Amelia Crouch in conversation with David Cooper

Location: Manchester Metropolitan University
Year: 2016

Vocal Landscapes examined the role of language within experiences of place. Referencing locations such as the Lake District and the West Yorkshire estate of Whitley Beaumont, artist Amelia Crouch and literary geographer David Cooper discussed how forms of language are used to govern, frame and re-inscribe particular places. Drawing on their individual research, the speakers also considered how place writing and visual art can expose the inherent tensions and hidden voices of landscapes, by attending to the intertextuality of place.

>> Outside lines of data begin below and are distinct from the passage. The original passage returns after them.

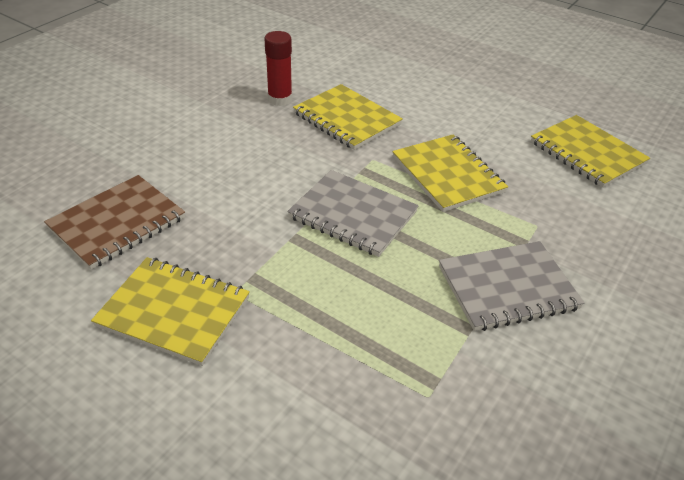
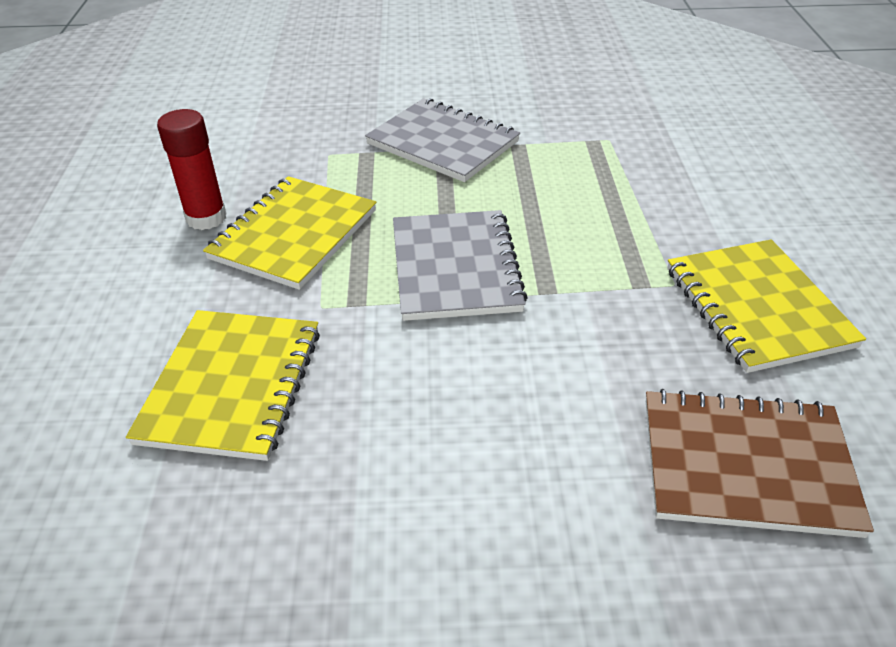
camera: 125 degrees left, 0 degrees up
red glue stick [264,31,292,106] -> red glue stick moved to [157,109,227,230]
yellow notebook [531,115,650,188] -> none

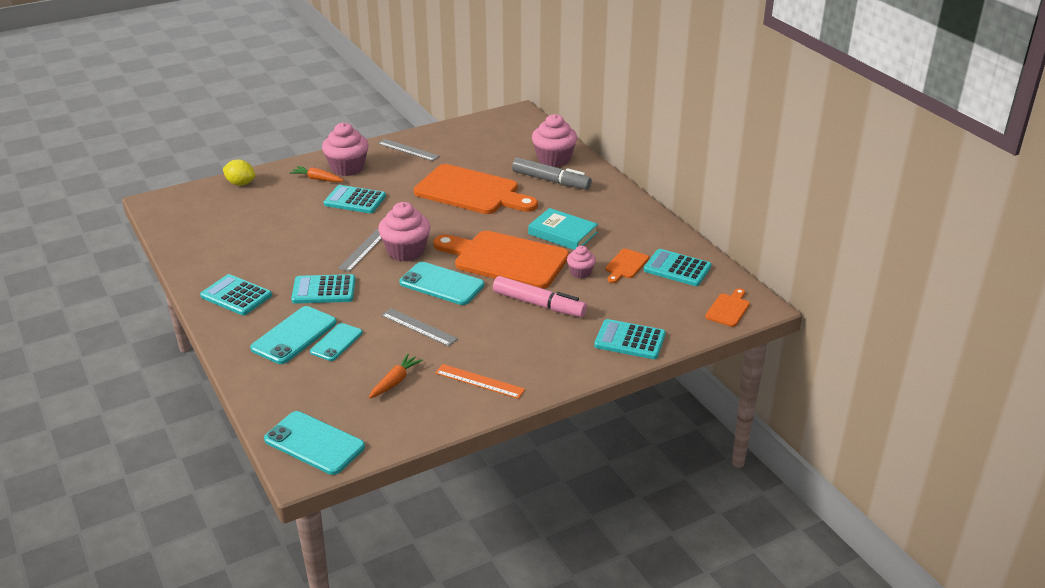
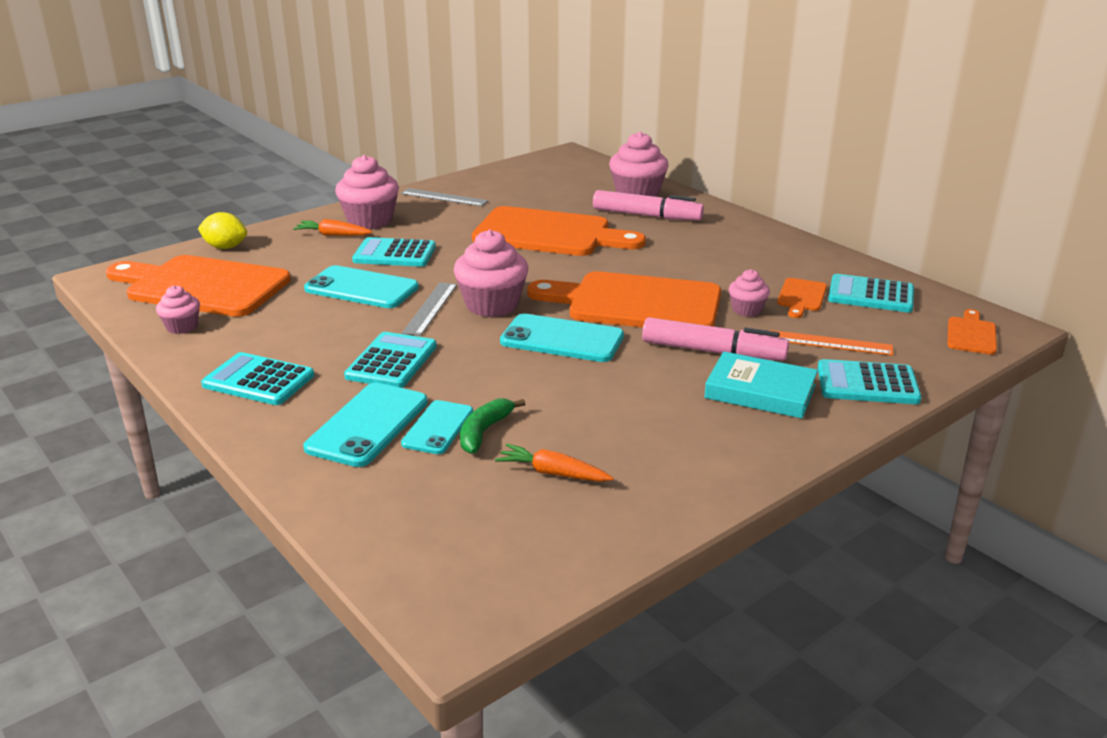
camera: 10 degrees left, 5 degrees down
turquoise phone [264,411,365,475] -> turquoise phone moved to [304,265,419,308]
turquoise calculator [291,274,355,304] -> turquoise calculator turned 120 degrees clockwise [344,332,437,388]
orange carrot [369,354,423,399] -> orange carrot turned 90 degrees counterclockwise [495,444,614,482]
grey ruler [381,308,458,346] -> none
orange ruler [435,364,525,399] -> orange ruler moved to [769,330,893,356]
grey marker [512,157,592,190] -> pink marker [593,190,704,221]
turquoise book [528,208,598,250] -> turquoise book moved to [704,351,818,419]
none -> orange cutting board [106,255,291,317]
none -> pink cupcake [156,285,200,334]
none -> green banana [460,399,525,454]

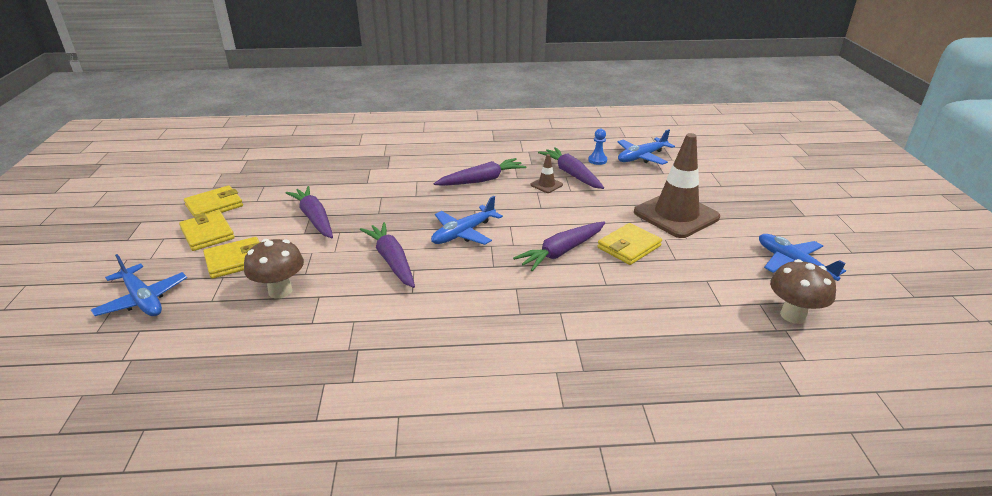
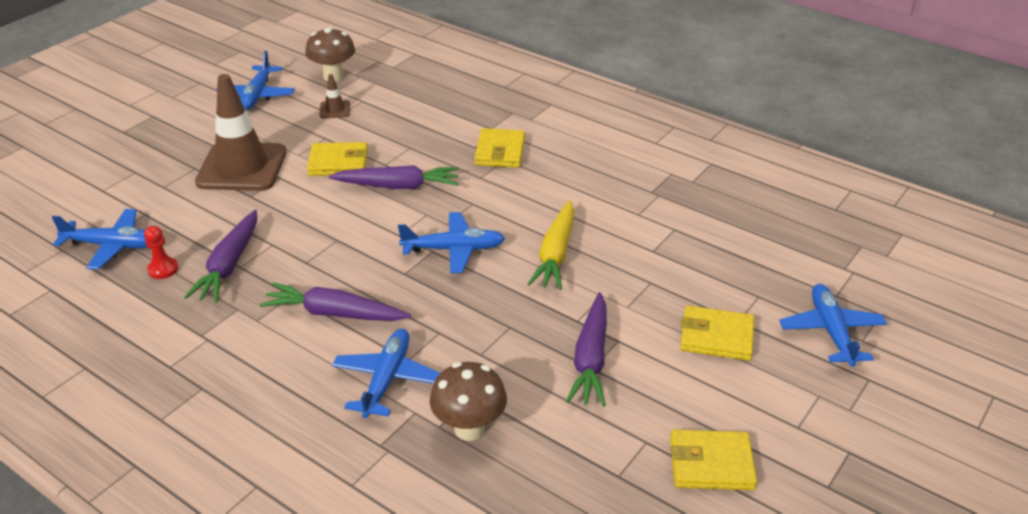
camera: 140 degrees left, 5 degrees up
yellow wallet [179,211,235,251] -> yellow wallet moved to [474,128,525,168]
brown mushroom [244,239,304,299] -> brown mushroom moved to [430,362,507,441]
purple carrot [360,222,415,288] -> yellow carrot [527,200,574,290]
brown traffic cone [531,154,563,193] -> brown traffic cone moved to [319,74,350,118]
blue pawn [588,129,607,165] -> red pawn [144,226,178,279]
none -> blue plane [332,329,440,418]

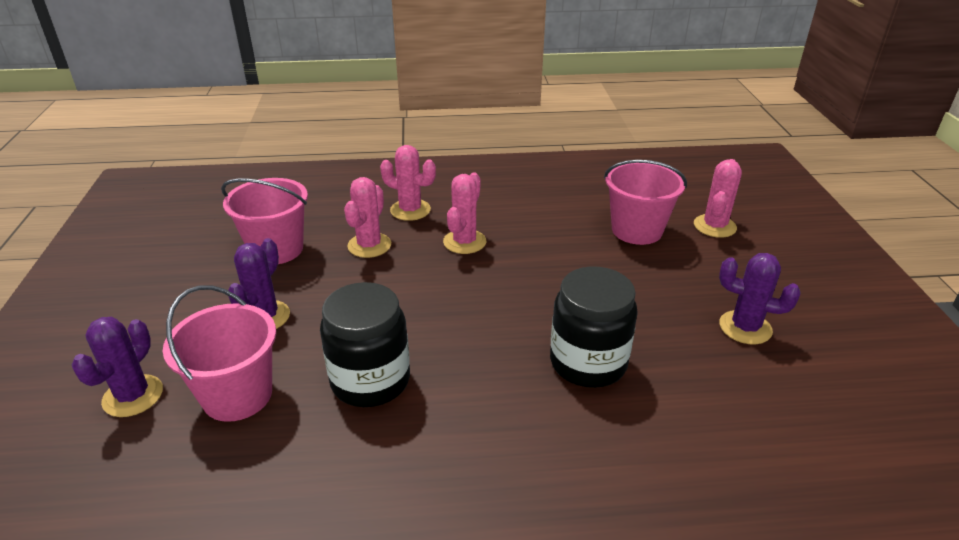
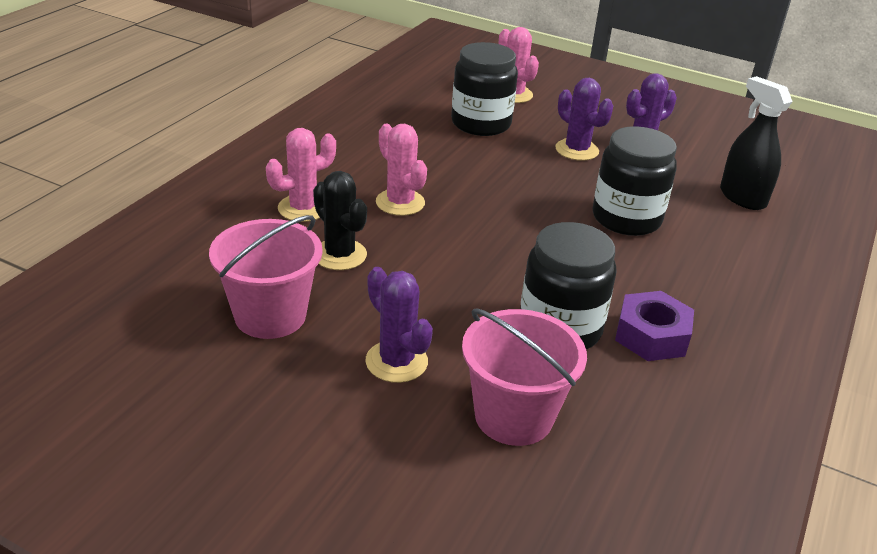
camera: 60 degrees left, 0 degrees up
purple cactus [72,317,163,417] -> purple cactus moved to [555,78,613,161]
pink cactus [344,177,391,258] -> black cactus [313,171,367,270]
pink bucket [604,160,687,245] -> black jar [451,42,518,136]
none -> purple nut [615,291,694,361]
none -> black spray bottle [720,76,793,210]

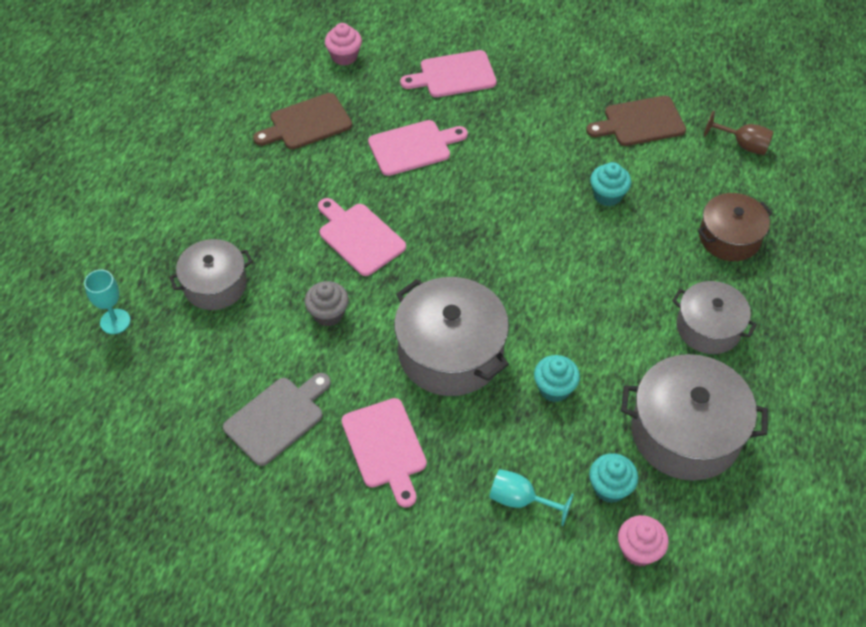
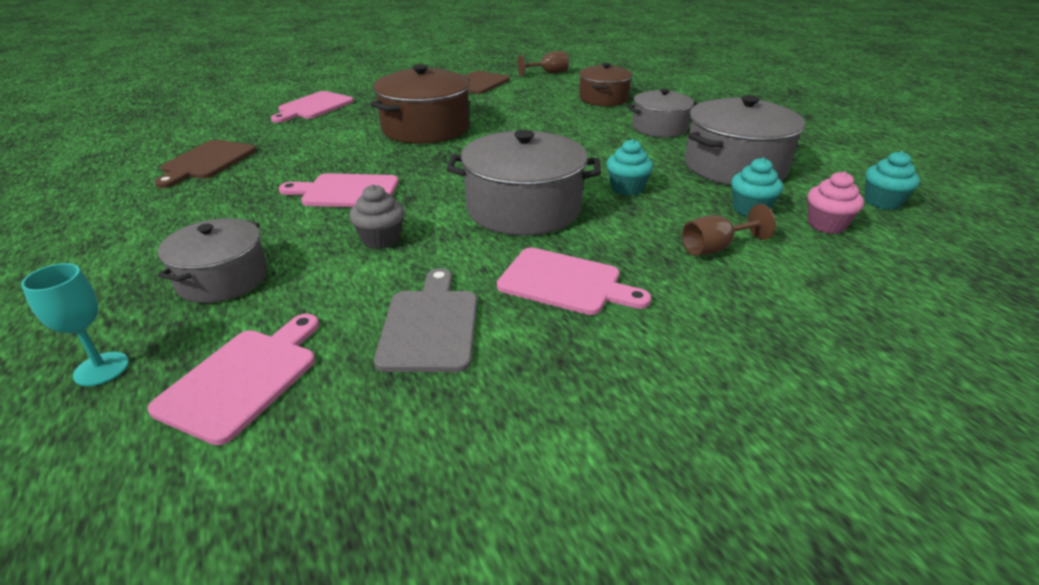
camera: 45 degrees left, 20 degrees down
pink cupcake [325,23,362,66] -> none
pink cutting board [368,120,468,176] -> pink cutting board moved to [148,314,319,445]
turquoise goblet [489,469,574,526] -> brown goblet [682,204,776,256]
turquoise cupcake [590,162,631,206] -> turquoise cupcake moved to [865,151,920,210]
none -> brown pot [370,64,470,144]

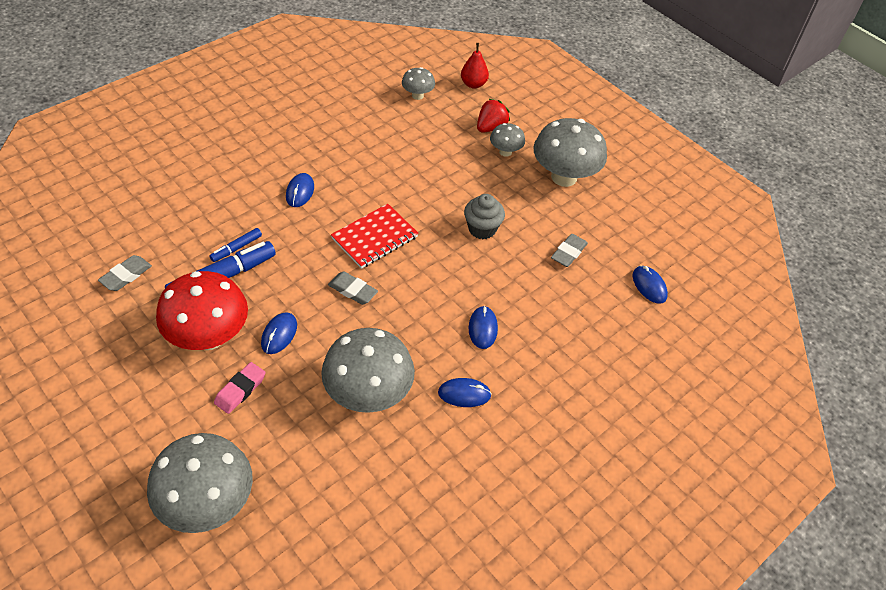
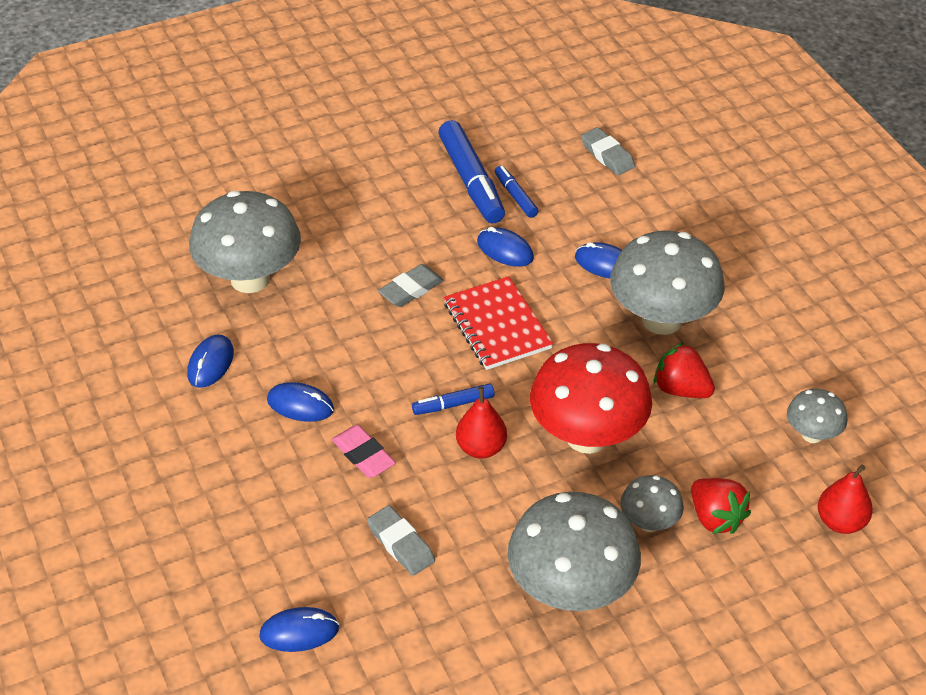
camera: 110 degrees right, 5 degrees down
grey eraser [98,255,152,291] -> grey eraser moved to [581,127,635,175]
grey mushroom [147,433,253,533] -> grey mushroom moved to [610,230,725,335]
red mushroom [156,271,248,350] -> red mushroom moved to [530,343,652,454]
pink eraser [214,362,265,414] -> pink eraser moved to [332,425,396,478]
blue mouse [261,312,297,354] -> blue mouse moved to [477,227,534,267]
grey cupcake [464,194,505,239] -> red pear [456,387,507,458]
none -> blue marker [412,383,495,415]
none -> red strawberry [654,343,715,398]

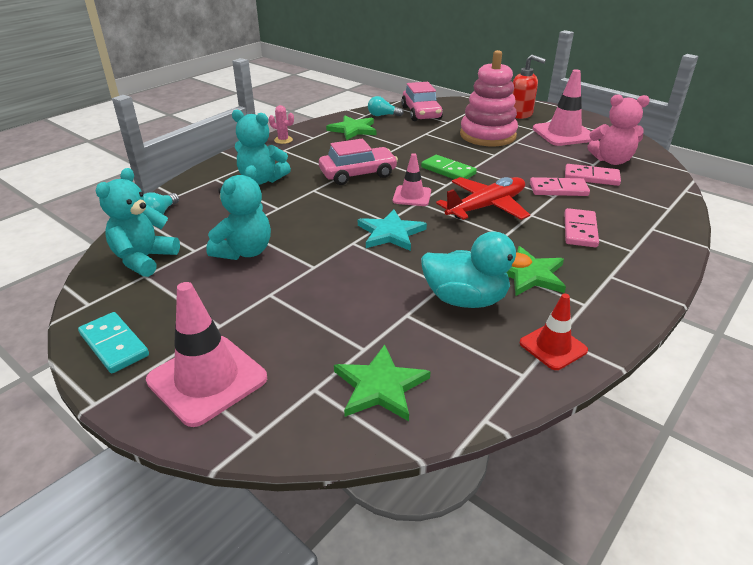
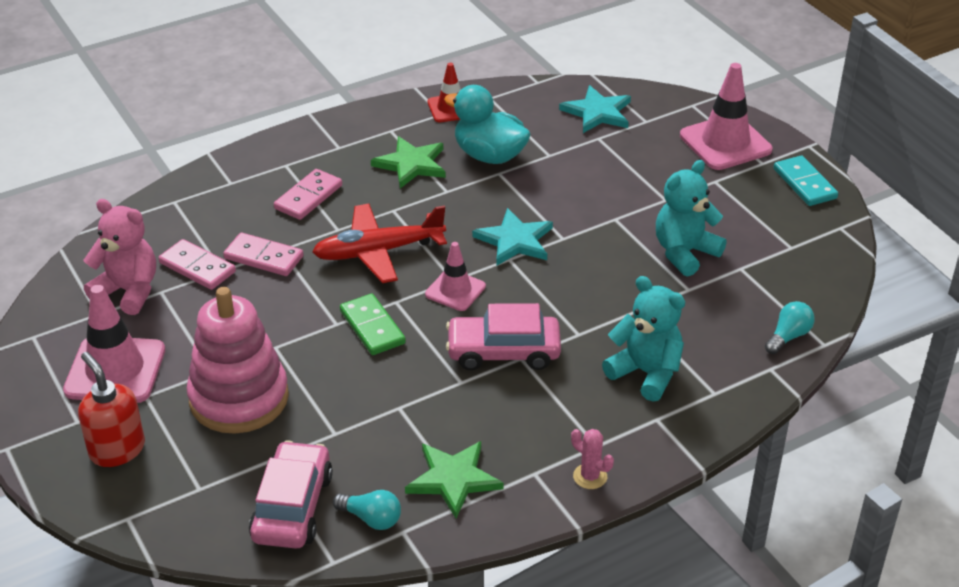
camera: 160 degrees left, 5 degrees up
turquoise teddy bear [96,168,180,277] -> none
green star [334,345,431,421] -> turquoise star [559,85,631,133]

Amelia Crouch is an artist whose work plays with words as simultaneously material and symbolic signifiers. Her work is often inspired by a particular location, and projects have included using words to describe visual images, creating an artist’s book from interviews with members of the public, and mimicking the language of public signage to inform people’s encounters with a place. She is particularly interested in the interaction of visual and verbal modes of representation, linguistic ambiguity, and bodily or spatial codes, such as shaking hands or walking in the landscape.
Dr David Cooper is Senior Lecturer in English at Manchester Metropolitan University. His research focuses on literary geographies: the ways in which creative writers (primarily poets) think geographically; and how contemporary theoretical thinking on space, place and landscape can inform critical practices. Areas of interest include: post-war/contemporary British and Irish landscape writing; literary cartography and digital mapping; and the relationship between critical and creative practices. The Lake District commonly features as a testing ground for his approaches and ideas.